[Extracted data entries]
-=-=-=-=-
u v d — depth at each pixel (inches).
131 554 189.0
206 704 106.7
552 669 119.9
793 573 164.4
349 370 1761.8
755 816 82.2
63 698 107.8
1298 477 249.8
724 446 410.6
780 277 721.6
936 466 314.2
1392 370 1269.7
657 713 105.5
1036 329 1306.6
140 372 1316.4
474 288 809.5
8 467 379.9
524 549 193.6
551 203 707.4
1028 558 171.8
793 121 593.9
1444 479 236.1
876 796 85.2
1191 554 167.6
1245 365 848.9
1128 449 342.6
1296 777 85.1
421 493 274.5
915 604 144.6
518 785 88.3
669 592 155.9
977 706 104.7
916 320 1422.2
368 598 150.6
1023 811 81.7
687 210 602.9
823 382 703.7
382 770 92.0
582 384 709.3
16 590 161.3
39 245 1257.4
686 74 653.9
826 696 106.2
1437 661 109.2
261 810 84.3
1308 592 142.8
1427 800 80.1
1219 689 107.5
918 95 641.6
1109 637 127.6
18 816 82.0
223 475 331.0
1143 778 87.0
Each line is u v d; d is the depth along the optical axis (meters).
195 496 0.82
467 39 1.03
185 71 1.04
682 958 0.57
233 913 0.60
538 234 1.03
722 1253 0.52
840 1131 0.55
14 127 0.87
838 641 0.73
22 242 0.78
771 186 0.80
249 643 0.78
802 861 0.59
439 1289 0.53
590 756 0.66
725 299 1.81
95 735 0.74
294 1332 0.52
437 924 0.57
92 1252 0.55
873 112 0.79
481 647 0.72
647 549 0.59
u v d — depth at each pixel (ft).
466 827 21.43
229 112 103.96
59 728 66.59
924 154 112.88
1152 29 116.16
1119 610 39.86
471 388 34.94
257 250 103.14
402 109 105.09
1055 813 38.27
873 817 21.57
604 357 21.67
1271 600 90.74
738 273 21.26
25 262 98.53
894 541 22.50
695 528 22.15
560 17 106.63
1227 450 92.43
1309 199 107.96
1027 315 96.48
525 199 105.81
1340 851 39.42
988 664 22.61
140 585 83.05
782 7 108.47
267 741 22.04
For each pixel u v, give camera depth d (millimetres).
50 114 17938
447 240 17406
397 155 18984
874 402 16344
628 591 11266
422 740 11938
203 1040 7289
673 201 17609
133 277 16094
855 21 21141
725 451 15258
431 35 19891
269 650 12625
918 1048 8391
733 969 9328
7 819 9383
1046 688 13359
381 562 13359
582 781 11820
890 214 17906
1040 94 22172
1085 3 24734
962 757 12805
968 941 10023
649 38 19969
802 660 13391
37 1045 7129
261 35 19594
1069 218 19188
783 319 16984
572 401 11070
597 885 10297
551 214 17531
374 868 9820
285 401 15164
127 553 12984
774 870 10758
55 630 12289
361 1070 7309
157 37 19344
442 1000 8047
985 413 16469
-=-=-=-=-
• [Directions] Show every line of the data that includes the string "pixel".

• [Output for this exercise]
u v d — depth at each pixel (inches).
u v d — depth at each pixel (ft).
For each pixel u v, give camera depth d (millimetres).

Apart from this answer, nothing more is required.